===== Supplied text =====

This chapter describes how to manage system crash information in the Oracle Solaris OS.
For information on the procedures associated with managing system crash information, see Managing System Crash Information (Task Map).
This section describes new or changed features for managing system resources in this Oracle Solaris release.
Oracle Solaris 10 9/10: This feature enhancement enables the system to save crash dumps in less time, using less space. The time that is required for a crash dump to complete is now 2 to 10 times faster, depending on the platform. The amount of disk space that is required to save crash dumps in the savecore directory is reduced by the same factors. To accelerate the creation and compression of the crash dump file, the fast crash dump facility utilizes lightly used CPUs on large systems. A new crash dump file, vmdump.n, is a compressed version of the vmcore.n and unix.n files. Compressed crash dumps can be moved over the network more quickly and then analyzed off-site. Note that the dump file must first be uncompressed to use it with tools like the mdb utility. You can uncompress a dump file by using the savecore command, either locally or remotely.
To support the new crash dump facility, the -z option has been added to the dumpadm command. Use this option to specify whether to save dumps in a compressed or an uncompressed format. The default format is compressed.

=====

**Problem:** Can you quote the Solaris crash dump text above in full, word for word?

===== Data supplied =====

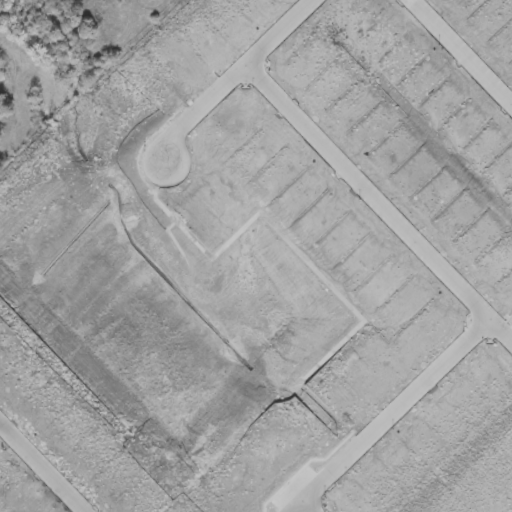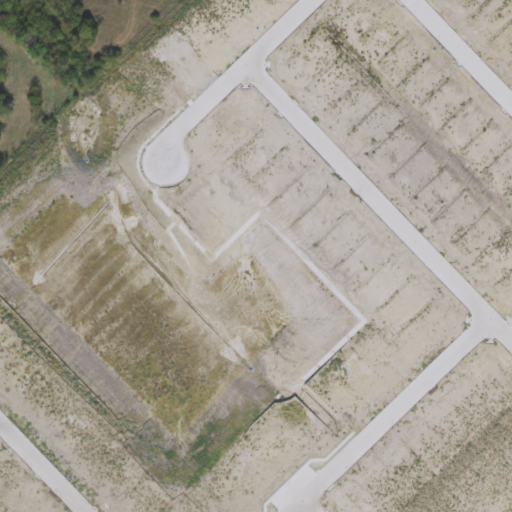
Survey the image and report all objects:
road: (463, 51)
road: (236, 75)
road: (380, 200)
road: (393, 416)
road: (47, 463)
road: (314, 504)
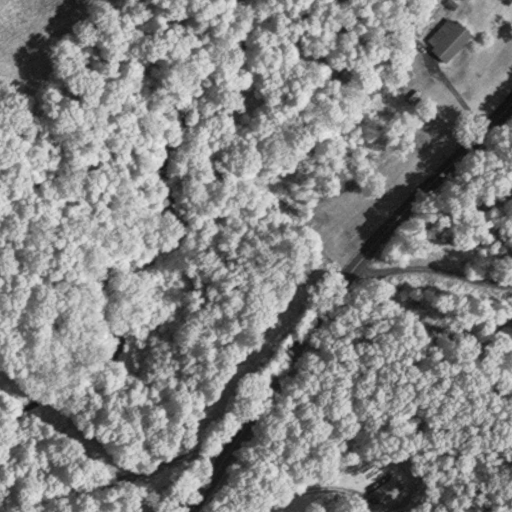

=====

**Exercise output:**
This chapter describes how to manage system crash information in the Oracle Solaris OS.
For information on the procedures associated with managing system crash information, see Managing System Crash Information (Task Map).
This section describes new or changed features for managing system resources in this Oracle Solaris release.
Oracle Solaris 10 9/10: This feature enhancement enables the system to save crash dumps in less time, using less space. The time that is required for a crash dump to complete is now 2 to 10 times faster, depending on the platform. The amount of disk space that is required to save crash dumps in the savecore directory is reduced by the same factors. To accelerate the creation and compression of the crash dump file, the fast crash dump facility utilizes lightly used CPUs on large systems. A new crash dump file, vmdump.n, is a compressed version of the vmcore.n and unix.n files. Compressed crash dumps can be moved over the network more quickly and then analyzed off-site. Note that the dump file must first be uncompressed to use it with tools like the mdb utility. You can uncompress a dump file by using the savecore command, either locally or remotely.
To support the new crash dump facility, the -z option has been added to the dumpadm command. Use this option to specify whether to save dumps in a compressed or an uncompressed format. The default format is compressed.